**** Task input

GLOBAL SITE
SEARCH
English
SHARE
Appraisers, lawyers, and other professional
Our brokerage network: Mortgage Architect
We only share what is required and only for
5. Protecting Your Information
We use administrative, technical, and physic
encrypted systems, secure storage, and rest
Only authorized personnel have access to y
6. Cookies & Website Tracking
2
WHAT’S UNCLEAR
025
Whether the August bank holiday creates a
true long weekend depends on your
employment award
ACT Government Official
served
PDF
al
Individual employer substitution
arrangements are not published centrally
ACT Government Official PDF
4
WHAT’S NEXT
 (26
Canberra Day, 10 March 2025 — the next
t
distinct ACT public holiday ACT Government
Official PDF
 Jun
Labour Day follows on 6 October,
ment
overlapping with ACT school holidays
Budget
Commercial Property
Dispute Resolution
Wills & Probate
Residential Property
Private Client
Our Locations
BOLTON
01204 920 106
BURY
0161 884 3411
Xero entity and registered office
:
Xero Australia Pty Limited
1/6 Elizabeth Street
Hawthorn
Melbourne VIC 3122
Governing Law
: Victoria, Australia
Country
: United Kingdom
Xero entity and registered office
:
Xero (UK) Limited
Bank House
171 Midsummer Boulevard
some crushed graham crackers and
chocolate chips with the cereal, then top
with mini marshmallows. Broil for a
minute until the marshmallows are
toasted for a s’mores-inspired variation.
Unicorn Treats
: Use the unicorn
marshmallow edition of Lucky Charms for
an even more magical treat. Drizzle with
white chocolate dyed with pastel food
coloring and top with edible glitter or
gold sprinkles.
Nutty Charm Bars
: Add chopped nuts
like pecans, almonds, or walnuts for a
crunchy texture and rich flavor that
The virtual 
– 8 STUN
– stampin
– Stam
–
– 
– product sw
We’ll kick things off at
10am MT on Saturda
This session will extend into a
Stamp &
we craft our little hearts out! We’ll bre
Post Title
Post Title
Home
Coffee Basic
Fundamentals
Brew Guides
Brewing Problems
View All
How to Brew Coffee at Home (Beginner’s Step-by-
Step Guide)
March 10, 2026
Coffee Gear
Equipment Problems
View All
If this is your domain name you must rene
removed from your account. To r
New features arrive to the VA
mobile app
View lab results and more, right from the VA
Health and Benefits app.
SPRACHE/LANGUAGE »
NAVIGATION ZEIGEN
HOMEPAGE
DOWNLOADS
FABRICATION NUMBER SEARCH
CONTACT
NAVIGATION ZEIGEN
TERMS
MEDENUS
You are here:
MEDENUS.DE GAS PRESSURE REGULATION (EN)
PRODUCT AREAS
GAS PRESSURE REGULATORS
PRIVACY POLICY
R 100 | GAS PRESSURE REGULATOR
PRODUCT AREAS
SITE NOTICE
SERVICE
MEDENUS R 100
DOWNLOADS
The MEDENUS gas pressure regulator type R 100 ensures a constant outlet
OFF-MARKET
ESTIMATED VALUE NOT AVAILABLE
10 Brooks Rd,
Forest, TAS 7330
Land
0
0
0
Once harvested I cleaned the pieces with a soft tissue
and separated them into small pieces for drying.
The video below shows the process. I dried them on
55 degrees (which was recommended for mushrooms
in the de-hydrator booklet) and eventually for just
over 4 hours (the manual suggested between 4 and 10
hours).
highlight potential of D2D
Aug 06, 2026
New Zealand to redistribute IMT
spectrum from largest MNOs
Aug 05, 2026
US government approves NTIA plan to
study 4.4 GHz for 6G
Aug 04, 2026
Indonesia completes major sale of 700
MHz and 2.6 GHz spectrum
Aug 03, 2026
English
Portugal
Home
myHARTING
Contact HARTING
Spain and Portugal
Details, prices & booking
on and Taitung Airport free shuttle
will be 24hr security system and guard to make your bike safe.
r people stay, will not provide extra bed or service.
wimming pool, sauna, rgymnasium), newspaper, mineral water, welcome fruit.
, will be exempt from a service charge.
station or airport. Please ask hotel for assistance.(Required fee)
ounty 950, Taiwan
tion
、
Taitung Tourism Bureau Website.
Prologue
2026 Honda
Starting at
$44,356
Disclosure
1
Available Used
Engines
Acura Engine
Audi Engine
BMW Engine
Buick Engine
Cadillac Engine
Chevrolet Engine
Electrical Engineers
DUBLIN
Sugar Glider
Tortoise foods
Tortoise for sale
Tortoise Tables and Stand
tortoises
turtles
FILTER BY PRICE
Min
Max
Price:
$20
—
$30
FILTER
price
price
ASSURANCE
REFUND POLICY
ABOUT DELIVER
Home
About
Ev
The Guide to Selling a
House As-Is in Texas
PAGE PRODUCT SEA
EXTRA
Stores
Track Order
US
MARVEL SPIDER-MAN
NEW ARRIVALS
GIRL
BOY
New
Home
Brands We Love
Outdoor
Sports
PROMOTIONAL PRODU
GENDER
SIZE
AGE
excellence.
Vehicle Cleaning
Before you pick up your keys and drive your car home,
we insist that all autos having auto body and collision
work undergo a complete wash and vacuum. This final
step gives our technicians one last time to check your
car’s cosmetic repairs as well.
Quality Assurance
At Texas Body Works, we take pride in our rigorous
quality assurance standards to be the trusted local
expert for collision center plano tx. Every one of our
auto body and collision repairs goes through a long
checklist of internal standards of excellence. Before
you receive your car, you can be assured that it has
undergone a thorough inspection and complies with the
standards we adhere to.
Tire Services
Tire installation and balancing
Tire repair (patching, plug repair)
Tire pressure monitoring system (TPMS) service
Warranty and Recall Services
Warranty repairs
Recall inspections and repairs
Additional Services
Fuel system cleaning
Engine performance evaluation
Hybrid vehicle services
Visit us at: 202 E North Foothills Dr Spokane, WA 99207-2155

********

> What you are asked to do:
When you answer, set down the entries above precisely as they read.

> Response box:
GLOBAL SITE
SEARCH
English
SHARE
Appraisers, lawyers, and other professional
Our brokerage network: Mortgage Architect
We only share what is required and only for
5. Protecting Your Information
We use administrative, technical, and physic
encrypted systems, secure storage, and rest
Only authorized personnel have access to y
6. Cookies & Website Tracking
2
WHAT’S UNCLEAR
025
Whether the August bank holiday creates a
true long weekend depends on your
employment award
ACT Government Official
served
PDF
al
Individual employer substitution
arrangements are not published centrally
ACT Government Official PDF
4
WHAT’S NEXT
 (26
Canberra Day, 10 March 2025 — the next
t
distinct ACT public holiday ACT Government
Official PDF
 Jun
Labour Day follows on 6 October,
ment
overlapping with ACT school holidays
Budget
Commercial Property
Dispute Resolution
Wills & Probate
Residential Property
Private Client
Our Locations
BOLTON
01204 920 106
BURY
0161 884 3411
Xero entity and registered office
:
Xero Australia Pty Limited
1/6 Elizabeth Street
Hawthorn
Melbourne VIC 3122
Governing Law
: Victoria, Australia
Country
: United Kingdom
Xero entity and registered office
:
Xero (UK) Limited
Bank House
171 Midsummer Boulevard
some crushed graham crackers and
chocolate chips with the cereal, then top
with mini marshmallows. Broil for a
minute until the marshmallows are
toasted for a s’mores-inspired variation.
Unicorn Treats
: Use the unicorn
marshmallow edition of Lucky Charms for
an even more magical treat. Drizzle with
white chocolate dyed with pastel food
coloring and top with edible glitter or
gold sprinkles.
Nutty Charm Bars
: Add chopped nuts
like pecans, almonds, or walnuts for a
crunchy texture and rich flavor that
The virtual 
– 8 STUN
– stampin
– Stam
–
– 
– product sw
We’ll kick things off at
10am MT on Saturda
This session will extend into a
Stamp &
we craft our little hearts out! We’ll bre
Post Title
Post Title
Home
Coffee Basic
Fundamentals
Brew Guides
Brewing Problems
View All
How to Brew Coffee at Home (Beginner’s Step-by-
Step Guide)
March 10, 2026
Coffee Gear
Equipment Problems
View All
If this is your domain name you must rene
removed from your account. To r
New features arrive to the VA
mobile app
View lab results and more, right from the VA
Health and Benefits app.
SPRACHE/LANGUAGE »
NAVIGATION ZEIGEN
HOMEPAGE
DOWNLOADS
FABRICATION NUMBER SEARCH
CONTACT
NAVIGATION ZEIGEN
TERMS
MEDENUS
You are here:
MEDENUS.DE GAS PRESSURE REGULATION (EN)
PRODUCT AREAS
GAS PRESSURE REGULATORS
PRIVACY POLICY
R 100 | GAS PRESSURE REGULATOR
PRODUCT AREAS
SITE NOTICE
SERVICE
MEDENUS R 100
DOWNLOADS
The MEDENUS gas pressure regulator type R 100 ensures a constant outlet
OFF-MARKET
ESTIMATED VALUE NOT AVAILABLE
10 Brooks Rd,
Forest, TAS 7330
Land
0
0
0
Once harvested I cleaned the pieces with a soft tissue
and separated them into small pieces for drying.
The video below shows the process. I dried them on
55 degrees (which was recommended for mushrooms
in the de-hydrator booklet) and eventually for just
over 4 hours (the manual suggested between 4 and 10
hours).
highlight potential of D2D
Aug 06, 2026
New Zealand to redistribute IMT
spectrum from largest MNOs
Aug 05, 2026
US government approves NTIA plan to
study 4.4 GHz for 6G
Aug 04, 2026
Indonesia completes major sale of 700
MHz and 2.6 GHz spectrum
Aug 03, 2026
English
Portugal
Home
myHARTING
Contact HARTING
Spain and Portugal
Details, prices & booking
on and Taitung Airport free shuttle
will be 24hr security system and guard to make your bike safe.
r people stay, will not provide extra bed or service.
wimming pool, sauna, rgymnasium), newspaper, mineral water, welcome fruit.
, will be exempt from a service charge.
station or airport. Please ask hotel for assistance.(Required fee)
ounty 950, Taiwan
tion
、
Taitung Tourism Bureau Website.
Prologue
2026 Honda
Starting at
$44,356
Disclosure
1
Available Used
Engines
Acura Engine
Audi Engine
BMW Engine
Buick Engine
Cadillac Engine
Chevrolet Engine
Electrical Engineers
DUBLIN
Sugar Glider
Tortoise foods
Tortoise for sale
Tortoise Tables and Stand
tortoises
turtles
FILTER BY PRICE
Min
Max
Price:
$20
—
$30
FILTER
price
price
ASSURANCE
REFUND POLICY
ABOUT DELIVER
Home
About
Ev
The Guide to Selling a
House As-Is in Texas
PAGE PRODUCT SEA
EXTRA
Stores
Track Order
US
MARVEL SPIDER-MAN
NEW ARRIVALS
GIRL
BOY
New
Home
Brands We Love
Outdoor
Sports
PROMOTIONAL PRODU
GENDER
SIZE
AGE
excellence.
Vehicle Cleaning
Before you pick up your keys and drive your car home,
we insist that all autos having auto body and collision
work undergo a complete wash and vacuum. This final
step gives our technicians one last time to check your
car’s cosmetic repairs as well.
Quality Assurance
At Texas Body Works, we take pride in our rigorous
quality assurance standards to be the trusted local
expert for collision center plano tx. Every one of our
auto body and collision repairs goes through a long
checklist of internal standards of excellence. Before
you receive your car, you can be assured that it has
undergone a thorough inspection and complies with the
standards we adhere to.
Tire Services
Tire installation and balancing
Tire repair (patching, plug repair)
Tire pressure monitoring system (TPMS) service
Warranty and Recall Services
Warranty repairs
Recall inspections and repairs
Additional Services
Fuel system cleaning
Engine performance evaluation
Hybrid vehicle services
Visit us at: 202 E North Foothills Dr Spokane, WA 99207-2155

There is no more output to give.